A new campaign from Church & Dwight pregnancy test kit brand First Response wants to acknowledge the various difficulties associated with getting pregnant.
Created by longtime agency partner Forsman & Bodenfors, the campaign launched with a 60-second film that shares a woman’s emotional journey as she struggles to conceive. This creative stands out, as Forsman & Bodenfors associate creative director Robin Porter notes that typically, pregnancy test ads end with a woman or couple receiving the result they hoped for.
The agency notes that while World Health Organization (WHO) data shows one in six couples have difficulties conceiving, conversations about fertility and its challenges remain fairly taboo in broader culture.
“This is just one example of a category that over-indexes in representations of anticipation, celebration, joy [and] relief, but there has been little representation to date of the journeys to parenthood that aren’t linear or easy,” Porter says.

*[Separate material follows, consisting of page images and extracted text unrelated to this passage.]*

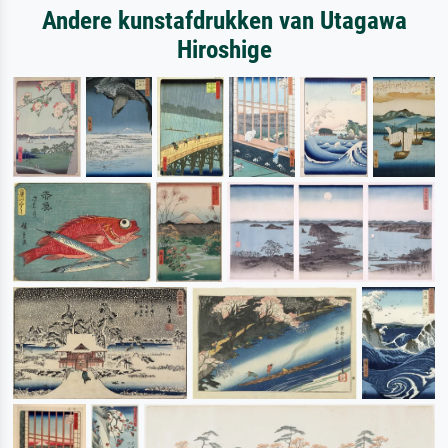
Andere kunstafdrukken van Utagawa
Hiroshige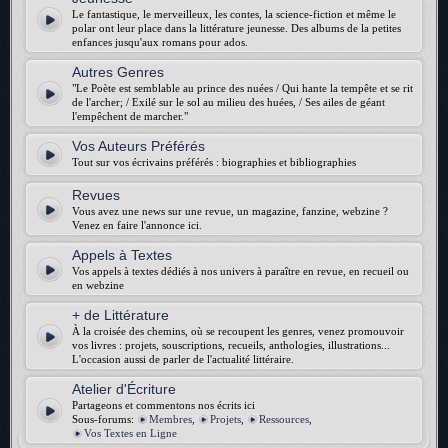
Le fantastique, le merveilleux, les contes, la science-fiction et même le
polar ont leur place dans la littérature jeunesse. Des albums de la petites
enfances jusqu'aux romans pour ados.
Autres Genres
"Le Poète est semblable au prince des nuées / Qui hante la tempête et se rit
de l'archer; / Exilé sur le sol au milieu des huées, / Ses ailes de géant
l'empêchent de marcher."
Vos Auteurs Préférés
Tout sur vos écrivains préférés : biographies et bibliographies
Revues
Vous avez une news sur une revue, un magazine, fanzine, webzine ?
Venez en faire l'annonce ici.
Appels à Textes
Vos appels à textes dédiés à nos univers à paraître en revue, en recueil ou
en webzine
+ de Littérature
À la croisée des chemins, où se recoupent les genres, venez promouvoir
vos livres : projets, souscriptions, recueils, anthologies, illustrations...
L'occasion aussi de parler de l'actualité littéraire.
Atelier d'Écriture
Partageons et commentons nos écrits ici
Sous-forums:
Membres
,
Projets
,
Ressources
,
Vos Textes en Ligne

First Response has partnered with Fertility Matters Canada, a Canadian organization dedicated to providing support, awareness, education and advocating for equitable access to fertility care. Working with Veritas Communications, it has also continued the relationship with Emily Getz, a fertility mindset coach.
Porter tells strategy the campaign is targeting women who have experienced the many nuanced emotions, stressors and challenges that come with struggling to conceive and who can connect with the reality of struggling in silence.
The national campaign for the Church & Dwight brand launches this week and includes video, social assets and a new microsite with info and resources. Veritas Communications handled PR and Wavemaker, which retained the CPG’s media business after a competitive review last fall, took care of the buy.
“This campaign exists entirely online with no traditional broadcast component meaning that all touch points provide a seamless click to the resources and support hosted on our website,” Porter says.
Forsman & Bodenfors has been Church & Dwight Canada’s strategic and creative AOR for two decades, leading First Response and more than 20 brands in its portfolio, doing recent campaign work for Trojan condoms and moisturizer brand, Replens.
Earlier this month, Church & Dwight announced it had hiked quarterly ad spend by $30 million to around $152 million and “gained share in a majority of [its] categories.”